Ils t’ont emmené et mon corps tout entier s’est déchiré. Je ne comprenais pas ce qu’il se passait, mais ça n’était pas comme ça que les choses étaient censées se passer. J’ai appelé, crié, pleuré jusqu’à ce que je t’entende, enfin. Le Cri.

J’ai entendu ta grand mère te parler, et j’entendais l’amour inconditionnel dans les quelques mots qu’elle t’a soufflé, et tout de suite après, la surprise mêlée d’effroi quand elle a su que je ne t’avais pas encore vu. « Mais dépêchez-vous, amenez-le lui ! ».

Et là je t’ai vu. Et tu allais bien. L’être le plus beau qu’il m’ait été donné de rencontrer. Je t’ai dit « Bonjour mon bébé, je suis ta maman ». Et j’ai pleuré. « Mon fils, tu es là, tu es si beau ».

Quelqu’un t’a doucement posé sur mon ventre, sur mon sein nu. Tu étais calme, épuisé par cette naissance que tu aurais voulue un peu plus tardive. Un autre jour peut-être.

Mais ne regrette rien mon fils. C’était une magnifique journée. Il a fait beau et chaud et nous étions tous les deux.

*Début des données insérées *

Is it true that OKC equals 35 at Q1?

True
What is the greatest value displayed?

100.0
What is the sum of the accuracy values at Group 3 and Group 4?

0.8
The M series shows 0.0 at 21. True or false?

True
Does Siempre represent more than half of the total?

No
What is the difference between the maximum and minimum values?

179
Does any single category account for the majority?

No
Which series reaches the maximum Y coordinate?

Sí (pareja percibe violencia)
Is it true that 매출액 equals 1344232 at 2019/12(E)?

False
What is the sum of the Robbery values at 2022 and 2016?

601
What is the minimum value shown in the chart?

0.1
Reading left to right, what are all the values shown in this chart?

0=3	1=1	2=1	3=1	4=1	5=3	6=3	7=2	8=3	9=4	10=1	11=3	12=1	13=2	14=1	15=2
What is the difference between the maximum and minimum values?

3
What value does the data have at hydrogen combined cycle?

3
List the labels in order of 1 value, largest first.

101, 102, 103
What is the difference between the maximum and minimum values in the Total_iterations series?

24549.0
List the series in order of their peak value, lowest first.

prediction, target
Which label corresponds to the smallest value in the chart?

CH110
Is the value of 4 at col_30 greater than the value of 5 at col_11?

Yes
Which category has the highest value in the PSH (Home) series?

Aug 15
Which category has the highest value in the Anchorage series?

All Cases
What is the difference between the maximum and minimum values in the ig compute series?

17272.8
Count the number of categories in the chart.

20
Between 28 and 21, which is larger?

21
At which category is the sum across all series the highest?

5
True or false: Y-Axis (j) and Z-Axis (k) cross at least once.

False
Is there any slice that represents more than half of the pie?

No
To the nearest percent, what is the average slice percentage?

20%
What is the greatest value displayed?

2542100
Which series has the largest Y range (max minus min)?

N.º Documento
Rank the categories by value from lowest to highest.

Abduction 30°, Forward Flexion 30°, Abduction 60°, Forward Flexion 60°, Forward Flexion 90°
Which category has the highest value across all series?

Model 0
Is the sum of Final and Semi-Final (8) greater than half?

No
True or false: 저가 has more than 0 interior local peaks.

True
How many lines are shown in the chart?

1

Nous sommes restés comme ça, dans le silence, quelques heures. Moi dans une totale contemplation de ce miracle. Toi, bougeant les doigts, prenant mon sein, faisant ces petits bruits propres aux tous petits hommes.

Tu as grandi mon fils, et chaque jour je grandis un peu plus avec toi.

Je t’aime comme une évidence. Je t’aime de chaque parcelle de ma peau. Je t’aime de chaque cellule de mon corps.

Il y a 3 ans, ma vie changeait à tout jamais. Ma vie prenait un sens. Ma vie est devenue secondaire. Ma vie était dédiée à quelqu’un. Ma vie, que plus que jamais je protège pour te protéger.

Mon fils, dans quelques heures tu auras 3 ans. Et pour toute la vie tu seras mon enfant. Vis, aime, et sois heureux.